» Task details: Transcribe all the lines below exactly. Omit the pictures.

» Data for the task:
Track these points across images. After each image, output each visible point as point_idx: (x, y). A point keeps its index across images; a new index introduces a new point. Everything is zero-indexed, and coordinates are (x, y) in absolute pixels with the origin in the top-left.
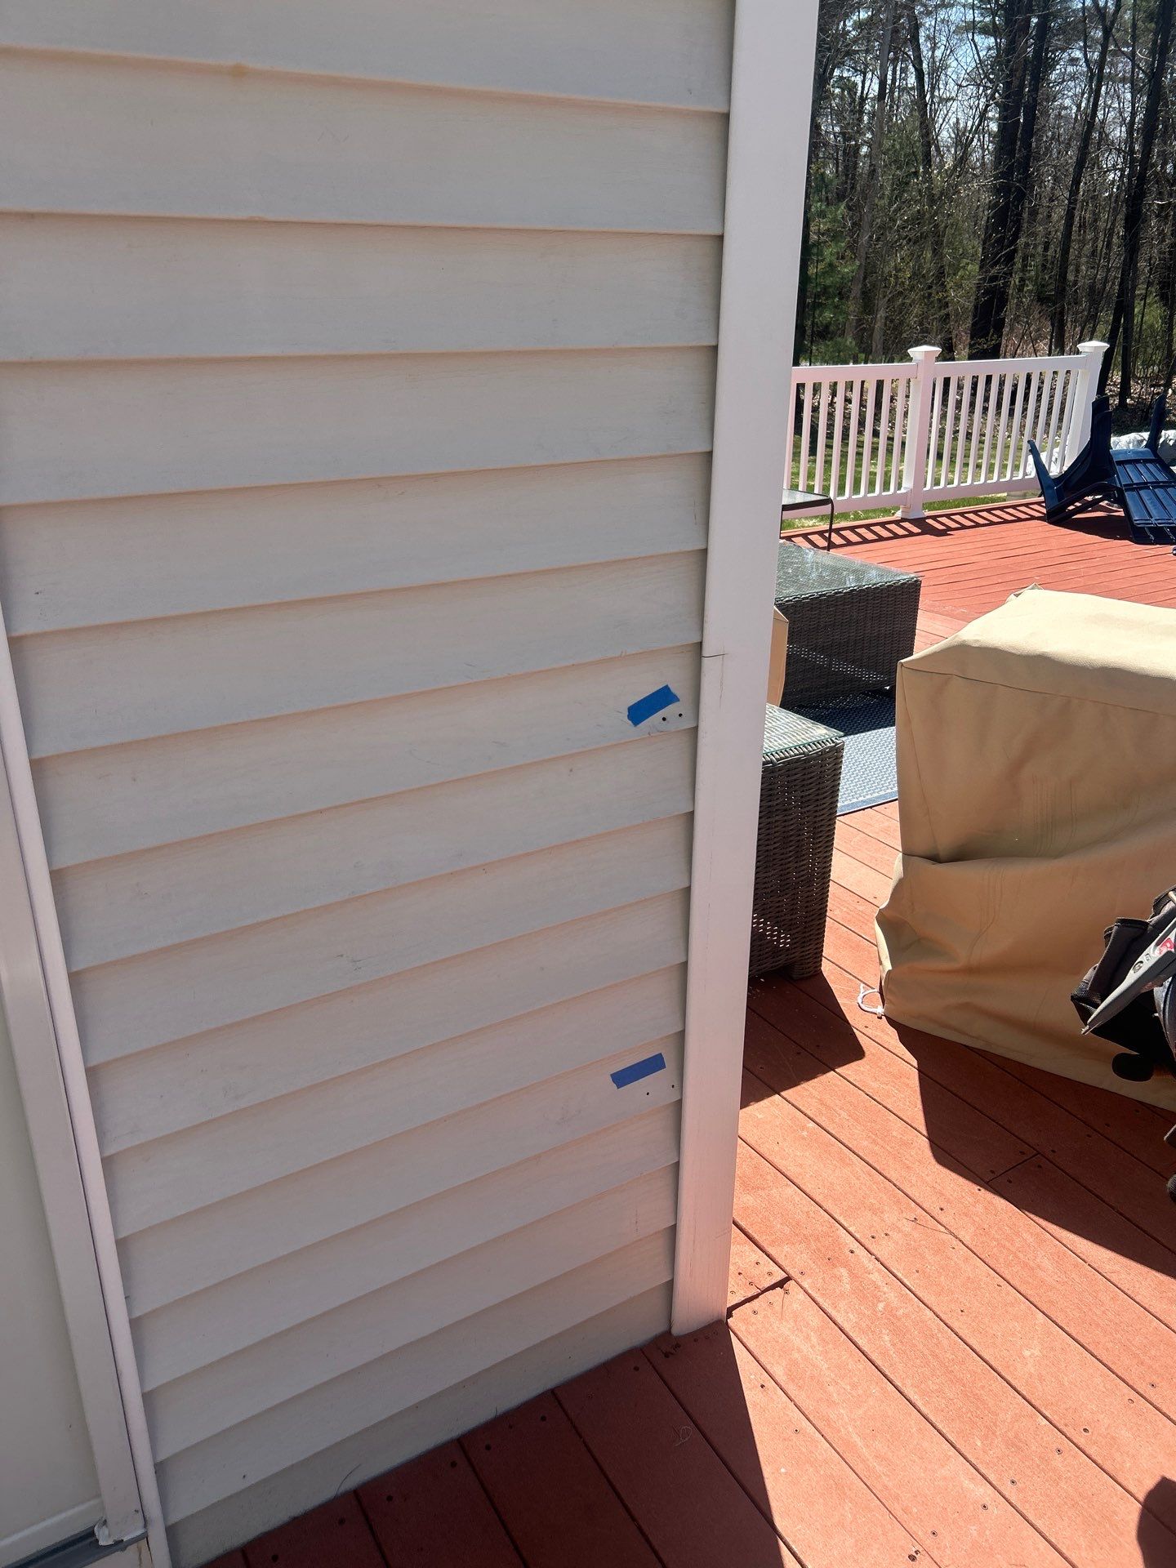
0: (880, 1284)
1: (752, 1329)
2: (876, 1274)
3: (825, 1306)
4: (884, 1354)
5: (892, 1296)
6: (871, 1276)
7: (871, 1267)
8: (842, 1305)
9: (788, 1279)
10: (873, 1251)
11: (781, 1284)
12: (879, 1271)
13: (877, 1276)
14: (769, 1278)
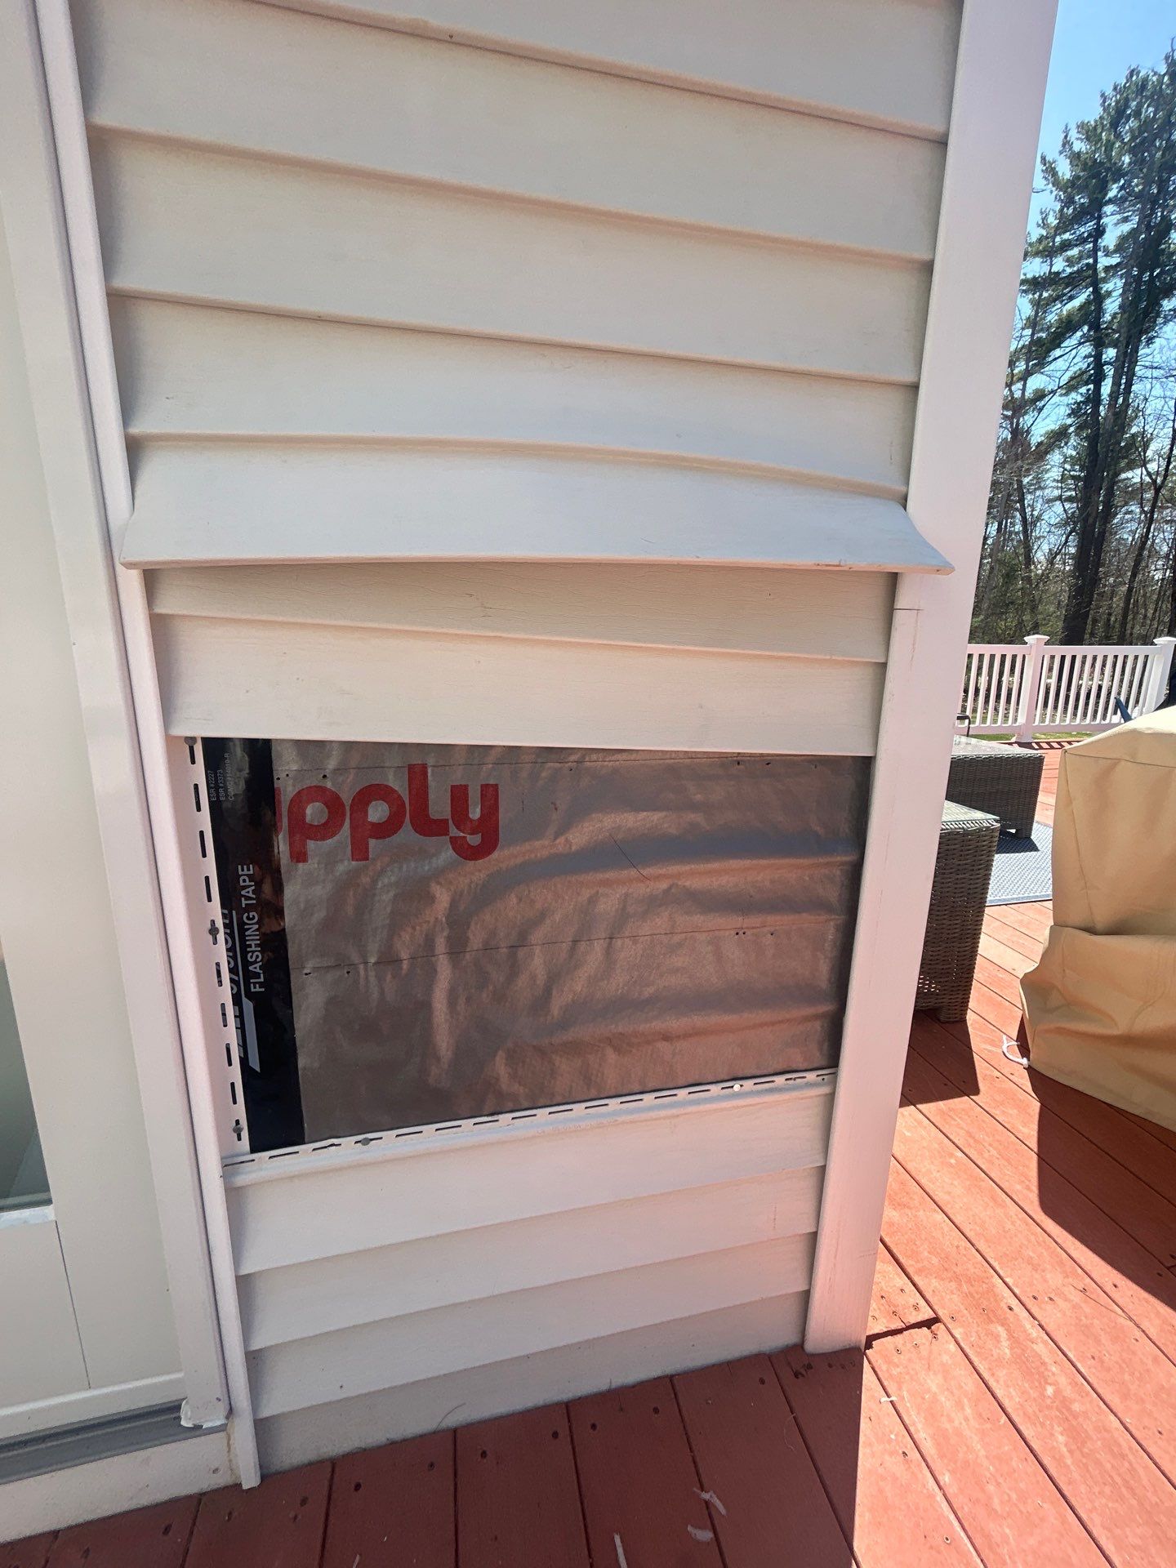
0: (1047, 1360)
1: (895, 1372)
2: (1041, 1345)
3: (981, 1369)
4: (1060, 1460)
5: (1063, 1381)
6: (1035, 1346)
7: (1035, 1335)
8: (1002, 1373)
9: (936, 1320)
10: (1036, 1315)
11: (928, 1324)
12: (1044, 1342)
13: (1043, 1348)
14: (914, 1313)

» Solution:
Track these points across images. After each image, output each visible point as point_idx: (x, y). A point keeps its index across images; a new index introduces a new point. Everything is zero-indexed, and coordinates are (x, y) in absolute pixels with the origin in the top-left.
0: (880, 1284)
1: (752, 1329)
2: (876, 1274)
3: (825, 1306)
4: (884, 1354)
5: (892, 1296)
6: (871, 1276)
7: (871, 1267)
8: (842, 1305)
9: (788, 1279)
10: (873, 1251)
11: (781, 1284)
12: (879, 1271)
13: (877, 1276)
14: (769, 1278)
0: (1047, 1360)
1: (895, 1372)
2: (1041, 1345)
3: (981, 1369)
4: (1060, 1460)
5: (1063, 1381)
6: (1035, 1346)
7: (1035, 1335)
8: (1002, 1373)
9: (936, 1320)
10: (1036, 1315)
11: (928, 1324)
12: (1044, 1342)
13: (1043, 1348)
14: (914, 1313)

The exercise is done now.